Data =>
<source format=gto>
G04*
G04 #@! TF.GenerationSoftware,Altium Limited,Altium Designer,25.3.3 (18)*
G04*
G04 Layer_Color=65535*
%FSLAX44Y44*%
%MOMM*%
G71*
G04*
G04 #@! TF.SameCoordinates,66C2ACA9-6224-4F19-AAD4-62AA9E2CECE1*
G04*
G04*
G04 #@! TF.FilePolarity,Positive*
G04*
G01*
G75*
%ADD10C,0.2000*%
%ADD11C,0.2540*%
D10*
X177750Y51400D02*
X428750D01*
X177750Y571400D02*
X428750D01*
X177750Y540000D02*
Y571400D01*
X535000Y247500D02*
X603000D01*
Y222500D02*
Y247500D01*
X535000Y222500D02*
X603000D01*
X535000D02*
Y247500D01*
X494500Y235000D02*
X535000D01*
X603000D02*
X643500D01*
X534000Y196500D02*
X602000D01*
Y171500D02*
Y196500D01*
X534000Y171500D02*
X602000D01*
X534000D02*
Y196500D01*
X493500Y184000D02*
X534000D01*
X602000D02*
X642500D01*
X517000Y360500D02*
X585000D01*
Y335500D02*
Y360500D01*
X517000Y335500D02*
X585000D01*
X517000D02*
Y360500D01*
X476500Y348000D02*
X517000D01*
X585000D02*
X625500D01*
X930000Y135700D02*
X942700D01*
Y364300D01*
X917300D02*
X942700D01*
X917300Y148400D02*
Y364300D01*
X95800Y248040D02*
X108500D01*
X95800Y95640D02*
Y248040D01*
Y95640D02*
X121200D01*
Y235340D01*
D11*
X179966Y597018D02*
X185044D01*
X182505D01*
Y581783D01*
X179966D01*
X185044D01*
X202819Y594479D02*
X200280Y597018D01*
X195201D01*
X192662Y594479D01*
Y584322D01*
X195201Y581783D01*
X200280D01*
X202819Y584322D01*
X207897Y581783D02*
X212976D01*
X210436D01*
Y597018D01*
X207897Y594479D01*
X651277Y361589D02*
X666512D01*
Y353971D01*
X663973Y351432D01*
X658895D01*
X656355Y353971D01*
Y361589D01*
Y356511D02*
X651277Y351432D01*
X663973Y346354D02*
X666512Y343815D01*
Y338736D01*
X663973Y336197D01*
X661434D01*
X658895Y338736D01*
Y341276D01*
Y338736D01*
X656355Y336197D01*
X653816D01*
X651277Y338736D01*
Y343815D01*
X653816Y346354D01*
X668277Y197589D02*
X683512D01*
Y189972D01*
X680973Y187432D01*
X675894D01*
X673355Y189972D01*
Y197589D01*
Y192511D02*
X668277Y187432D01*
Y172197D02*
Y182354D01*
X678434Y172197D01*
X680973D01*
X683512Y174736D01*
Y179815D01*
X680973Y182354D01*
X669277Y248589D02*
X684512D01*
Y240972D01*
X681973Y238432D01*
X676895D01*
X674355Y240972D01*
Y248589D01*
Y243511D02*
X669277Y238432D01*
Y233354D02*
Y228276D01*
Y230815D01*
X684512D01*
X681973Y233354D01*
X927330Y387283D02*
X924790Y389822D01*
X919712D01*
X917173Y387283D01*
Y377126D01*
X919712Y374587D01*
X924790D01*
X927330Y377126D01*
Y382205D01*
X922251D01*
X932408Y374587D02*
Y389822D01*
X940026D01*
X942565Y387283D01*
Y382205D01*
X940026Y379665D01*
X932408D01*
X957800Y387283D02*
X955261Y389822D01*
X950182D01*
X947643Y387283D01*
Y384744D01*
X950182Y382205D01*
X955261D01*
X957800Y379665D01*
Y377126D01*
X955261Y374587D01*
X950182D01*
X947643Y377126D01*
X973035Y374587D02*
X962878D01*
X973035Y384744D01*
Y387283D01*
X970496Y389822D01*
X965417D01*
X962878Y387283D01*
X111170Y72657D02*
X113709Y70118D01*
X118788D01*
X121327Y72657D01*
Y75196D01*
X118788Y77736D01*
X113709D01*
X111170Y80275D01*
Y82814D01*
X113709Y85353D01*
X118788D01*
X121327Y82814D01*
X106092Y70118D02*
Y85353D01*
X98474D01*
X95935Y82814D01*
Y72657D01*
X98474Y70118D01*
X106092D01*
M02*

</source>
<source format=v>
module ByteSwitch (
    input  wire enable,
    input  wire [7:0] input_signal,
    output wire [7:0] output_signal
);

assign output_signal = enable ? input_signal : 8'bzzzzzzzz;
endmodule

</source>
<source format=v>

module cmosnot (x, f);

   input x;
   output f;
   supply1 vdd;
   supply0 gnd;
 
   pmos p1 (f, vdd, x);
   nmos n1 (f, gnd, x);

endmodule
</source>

==

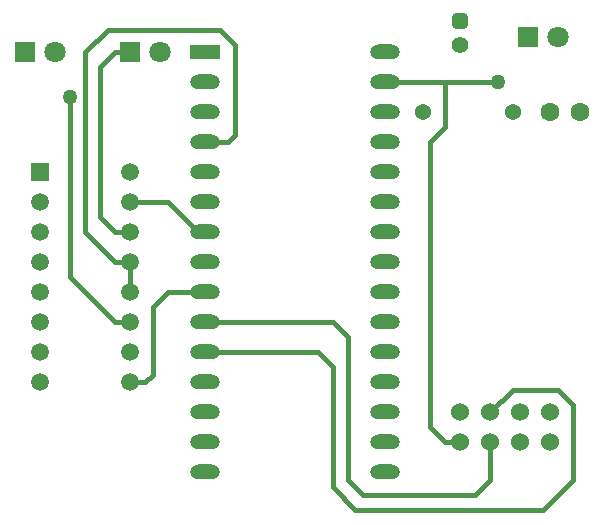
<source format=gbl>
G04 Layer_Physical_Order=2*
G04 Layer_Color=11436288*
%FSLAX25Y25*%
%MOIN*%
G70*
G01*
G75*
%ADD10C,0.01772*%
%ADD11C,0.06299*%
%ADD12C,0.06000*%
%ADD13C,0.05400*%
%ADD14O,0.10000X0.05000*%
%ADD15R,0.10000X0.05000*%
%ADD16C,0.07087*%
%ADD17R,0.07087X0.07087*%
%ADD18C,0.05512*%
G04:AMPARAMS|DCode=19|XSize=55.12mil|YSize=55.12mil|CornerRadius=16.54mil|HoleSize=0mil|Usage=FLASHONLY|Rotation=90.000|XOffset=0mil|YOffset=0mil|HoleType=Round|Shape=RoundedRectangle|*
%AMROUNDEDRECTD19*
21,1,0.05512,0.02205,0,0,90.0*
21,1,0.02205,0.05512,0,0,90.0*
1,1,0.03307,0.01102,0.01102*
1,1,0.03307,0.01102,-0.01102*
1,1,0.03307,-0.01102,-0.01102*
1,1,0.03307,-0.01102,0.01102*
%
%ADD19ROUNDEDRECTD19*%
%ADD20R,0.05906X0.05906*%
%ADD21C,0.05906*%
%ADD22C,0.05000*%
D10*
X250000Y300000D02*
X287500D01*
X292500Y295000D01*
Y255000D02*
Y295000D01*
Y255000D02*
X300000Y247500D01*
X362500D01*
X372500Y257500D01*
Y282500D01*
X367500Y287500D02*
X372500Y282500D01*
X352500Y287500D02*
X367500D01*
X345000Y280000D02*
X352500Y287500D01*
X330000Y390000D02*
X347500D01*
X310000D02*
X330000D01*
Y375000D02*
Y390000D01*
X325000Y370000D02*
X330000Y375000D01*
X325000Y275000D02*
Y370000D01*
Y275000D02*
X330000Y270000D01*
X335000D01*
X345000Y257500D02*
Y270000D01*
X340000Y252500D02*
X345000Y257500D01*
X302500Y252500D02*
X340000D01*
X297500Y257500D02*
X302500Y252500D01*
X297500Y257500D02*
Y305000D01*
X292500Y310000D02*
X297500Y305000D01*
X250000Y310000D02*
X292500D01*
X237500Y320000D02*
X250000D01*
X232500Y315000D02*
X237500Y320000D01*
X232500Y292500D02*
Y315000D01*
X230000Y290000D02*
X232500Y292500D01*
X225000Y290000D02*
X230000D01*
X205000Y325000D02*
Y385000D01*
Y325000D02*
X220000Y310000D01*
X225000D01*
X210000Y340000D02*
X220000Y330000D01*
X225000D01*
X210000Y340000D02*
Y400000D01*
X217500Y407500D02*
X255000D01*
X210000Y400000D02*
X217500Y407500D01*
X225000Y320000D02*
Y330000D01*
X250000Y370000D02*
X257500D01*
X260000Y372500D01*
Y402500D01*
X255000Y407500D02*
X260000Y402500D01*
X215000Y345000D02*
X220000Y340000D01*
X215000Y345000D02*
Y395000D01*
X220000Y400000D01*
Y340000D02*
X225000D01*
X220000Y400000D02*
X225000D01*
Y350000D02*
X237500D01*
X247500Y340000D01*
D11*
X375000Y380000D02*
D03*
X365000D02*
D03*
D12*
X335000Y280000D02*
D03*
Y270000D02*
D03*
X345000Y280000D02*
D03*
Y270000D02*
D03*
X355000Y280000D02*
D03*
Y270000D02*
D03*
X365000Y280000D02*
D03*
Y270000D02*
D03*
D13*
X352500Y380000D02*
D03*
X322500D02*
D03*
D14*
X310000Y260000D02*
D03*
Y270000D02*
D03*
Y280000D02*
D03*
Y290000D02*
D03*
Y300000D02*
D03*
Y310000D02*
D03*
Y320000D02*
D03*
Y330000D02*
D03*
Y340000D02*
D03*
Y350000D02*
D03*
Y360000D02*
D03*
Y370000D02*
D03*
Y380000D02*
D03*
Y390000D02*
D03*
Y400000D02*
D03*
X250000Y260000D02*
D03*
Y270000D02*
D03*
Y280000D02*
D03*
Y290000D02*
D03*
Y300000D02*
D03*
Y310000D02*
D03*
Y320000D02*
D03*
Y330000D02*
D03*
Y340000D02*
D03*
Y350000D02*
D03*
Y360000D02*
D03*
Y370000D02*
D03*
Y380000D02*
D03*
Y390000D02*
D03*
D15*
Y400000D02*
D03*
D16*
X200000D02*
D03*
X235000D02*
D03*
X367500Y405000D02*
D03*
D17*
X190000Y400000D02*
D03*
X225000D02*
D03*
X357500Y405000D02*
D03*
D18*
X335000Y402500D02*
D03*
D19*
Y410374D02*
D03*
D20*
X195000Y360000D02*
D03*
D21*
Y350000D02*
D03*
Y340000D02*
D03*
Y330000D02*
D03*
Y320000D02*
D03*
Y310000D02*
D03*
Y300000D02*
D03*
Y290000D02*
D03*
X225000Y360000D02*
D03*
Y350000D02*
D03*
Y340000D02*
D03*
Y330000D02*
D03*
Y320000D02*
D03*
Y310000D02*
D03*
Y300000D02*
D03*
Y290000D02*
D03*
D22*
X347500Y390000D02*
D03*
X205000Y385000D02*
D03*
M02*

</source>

Prompt => The reply should consist solely of the lines above from the one that has "X250000D01*" through the one that has "X217500Y407500D02*", reproduced exactly.

Your solution =>
X250000D01*
X232500Y315000D02*
X237500Y320000D01*
X232500Y292500D02*
Y315000D01*
X230000Y290000D02*
X232500Y292500D01*
X225000Y290000D02*
X230000D01*
X205000Y325000D02*
Y385000D01*
Y325000D02*
X220000Y310000D01*
X225000D01*
X210000Y340000D02*
X220000Y330000D01*
X225000D01*
X210000Y340000D02*
Y400000D01*
X217500Y407500D02*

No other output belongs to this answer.